I let the character grow organically, molded by his adventuring experiences. I rarely start out a 1st-level character with a prestige class already in mind, unless it's something really obvious like Red Wizard of Thay for a Thayan wizard character, and even then, if campaign events render the choice unviable or present me with a better one, I never hesitate to change my mind.
My current Living Greyhawk character, the wizard Xaylen Ambedor, is a good example of a character who grew during his adventures. Originally, I geared him for survival. His beginning feats were Toughness and Rapid Reload. In the first adventure, the party just set off a trap that dropped the boulder from Raiders of the Lost Ark into the same dead end corridor with them. The DM gave us one round to prepare for the impact. Some guys went on full defense, a few healed themselves and I, with my spells extinguished and lacking in hit points, looked at my character sheet... looked at the battlemap, looked at the DM... and said "I find God."

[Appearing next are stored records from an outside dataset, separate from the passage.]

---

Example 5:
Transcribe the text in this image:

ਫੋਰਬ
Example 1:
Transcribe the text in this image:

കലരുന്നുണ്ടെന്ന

The boulder rolled a one and missed me. Every other guy in the group was knocked in the negatives.
And now, over a year and seven character levels later, my character has finally got his first level of Divine Oracle of Boccob.
It's lovely when things work out that way. Prestige class prerequisites are pretty much the only thing I'm willing to plan out very far, and even that's just because they're pretty much necessary.